It is May in Georgia. The days lean toward summer, growing warm and husky with the promise of rain. Clouds stack on the horizon and flit fast across fields, green and fresh and striped with the first mow of the season – along with the first paint. Spring Ball has arrived.
It’s a time of anticipation and adjustment – for a team and its coaches and their families, as well. The melanin and muscle and mercury are rising — the summer’s preparing to grind. And so are the coaches’ wives.
Spring ball is a time to stretch out those long-dormant football legs. To remember the rigor, to shift and rebalance the weight, to recondition the brain and the body for the upcoming football season.
As the coaches tweak their playbooks, the wives tweak their mindsets. As the depth charts take shape on their husband’s clipboards, the duty rosters get shifted at home. Laundry loads double with work clothes, plus practice gear. The cooking and dishes all rest upon her. Then there’s bath time and story time and bedtime and more.

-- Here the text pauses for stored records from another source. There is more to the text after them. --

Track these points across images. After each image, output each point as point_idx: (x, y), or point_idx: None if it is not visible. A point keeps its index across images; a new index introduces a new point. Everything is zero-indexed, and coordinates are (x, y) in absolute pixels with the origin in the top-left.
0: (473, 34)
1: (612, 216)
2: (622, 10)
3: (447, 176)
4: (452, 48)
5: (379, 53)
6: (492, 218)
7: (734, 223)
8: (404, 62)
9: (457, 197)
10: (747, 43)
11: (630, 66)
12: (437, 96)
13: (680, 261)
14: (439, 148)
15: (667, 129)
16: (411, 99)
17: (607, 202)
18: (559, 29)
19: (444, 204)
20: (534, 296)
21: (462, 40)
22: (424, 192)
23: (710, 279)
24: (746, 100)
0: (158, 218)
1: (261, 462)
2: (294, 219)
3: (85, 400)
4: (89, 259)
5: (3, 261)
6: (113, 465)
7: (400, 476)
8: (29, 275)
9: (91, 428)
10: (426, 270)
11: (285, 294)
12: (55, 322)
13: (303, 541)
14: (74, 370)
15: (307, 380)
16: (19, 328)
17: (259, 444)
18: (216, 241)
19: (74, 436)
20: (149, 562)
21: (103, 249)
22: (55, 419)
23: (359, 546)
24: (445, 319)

The job of a coach’s wife is demanding. She one platoons their home life: scrambling and blocking and taking heat in the pocket; rushing and tackling and offering up pass protection where needed. Running offense AND defense is a fine balance. Maintaining that balance requires strength and focus, and passion and love – not just for her husband and family, but also for the game. Without passion and love of the game, resentment can take hold. Not everyone’s cut out for the job.
And the job of a coach is demanding. It brings long hours, low pay, and high turnover. The weight of responsibility brings bags to his eyes and weights to his shoulders. He juggles politics from parents, school systems and fans. He demands excellence from his players, and in return the fans demand excellence from him. Stress levels rise. Maintaining the balance requires strength and focus, and also passion and love – not just for the game, but for his wife and family. Without passion and love for his family, resentment can take hold. Not everyone’s cut out for the job.
Strength and Focus; Passion and Love. Without them, football will defeat you. When things get heavy (which they always do) the weight can get one-sided. It can topple you. You have to find balance. Strength and focus on one side, passion and love on the other. And then you have to maintain it.
Football families redistribute their balance in the spring. We put our bodies and our minds through the paces. We tweak our playbooks and our attitudes. As the mercury rises, our muscle memory takes over and we find ourselves ready. Ready for the grind.
It is May in Georgia. The days lean toward summer, growing warm and husky with the promise of a football reign. Spring Ball is here.